**页面节选:**
/---
Hubtown

时间限制: 10 Sec 内存限制: 256 MB

题目描述

Hubtown is a large Nordic city which is home to n citizens. Every morning, each of its citizens wants to travel to the central hub from which the city gets its name, by using one of the m commuter trains which pass through the city. Each train line is a ray (i.e., a line segment which extends infinitely long in one direction), ending at the central hub, which is located at coordinates (0, 0). However, the train lines have limited capacity (which may vary between train lines), so some train lines may become full, leading to citizens taking their cars instead of commuting. The city council wishes to minimize the number of people who go by car. In order to do this, they will issue instructions stating which citizens are allowed to take which train.
A citizen will always take the train line which is of least angular distance from its house. However, if a citizen is exactly in the middle between two train lines, they are willing to take either of them, and city council can decide which of the two train lines the citizen should use.
See Figure H.1 for an example.

Figure H.1: Illustration of Sample Input 1. The dashed arrows indicate which train lines the citizens are closest to (note that we are measuring angular distances, not Euclidean distance).
\---
**所给资料:**
/---
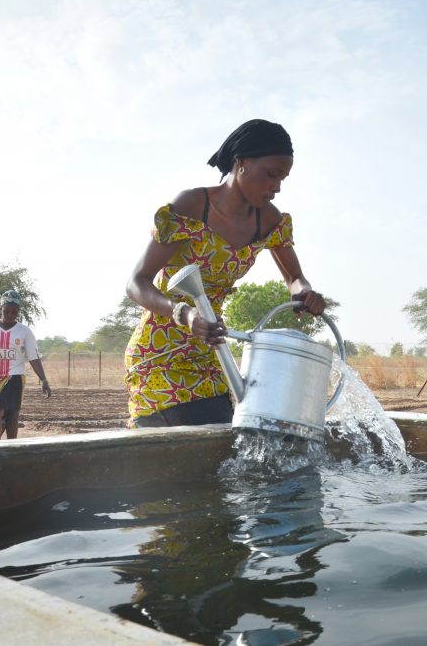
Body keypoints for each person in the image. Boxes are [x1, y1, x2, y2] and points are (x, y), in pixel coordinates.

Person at [125, 119, 326, 428]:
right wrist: (183, 313)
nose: (277, 186)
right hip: (161, 350)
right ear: (242, 163)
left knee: (221, 452)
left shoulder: (270, 221)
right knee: (193, 455)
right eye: (271, 174)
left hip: (211, 350)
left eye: (283, 178)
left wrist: (303, 293)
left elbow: (294, 279)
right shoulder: (191, 206)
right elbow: (136, 283)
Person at [0, 290, 52, 440]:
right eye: (6, 311)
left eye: (14, 312)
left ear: (18, 312)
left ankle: (11, 449)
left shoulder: (25, 332)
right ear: (0, 309)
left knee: (12, 416)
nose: (10, 315)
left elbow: (34, 358)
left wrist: (44, 380)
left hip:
\---
**练习任务:**
a - 将 Hubtown 题目中以含有“A citizen will”的词句开头、到“citizen should use.”为止的这一段一字不差地抄写下来。
b - 以下说法是否符合 Hubtown 题目的内容？每条回答“是”或“否”，并准确引用原文中起决定作用的词句：(i) 中央枢纽位于坐标 (0, 0)；(ii) 题中比较的是欧几里得距离；(iii) 每条列车线路的容量都相同。

**各题答案:**
a -
A citizen will always take the train line which is of least angular distance from its house. However, if a citizen is exactly in the middle between two train lines, they are willing to take either of them, and city council can decide which of the two train lines the citizen should use.

b -
(i) 是。“ending at the central hub, which is located at coordinates (0, 0)”
(ii) 否。“note that we are measuring angular distances, not Euclidean distance”
(iii) 否。“the train lines have limited capacity (which may vary between train lines)”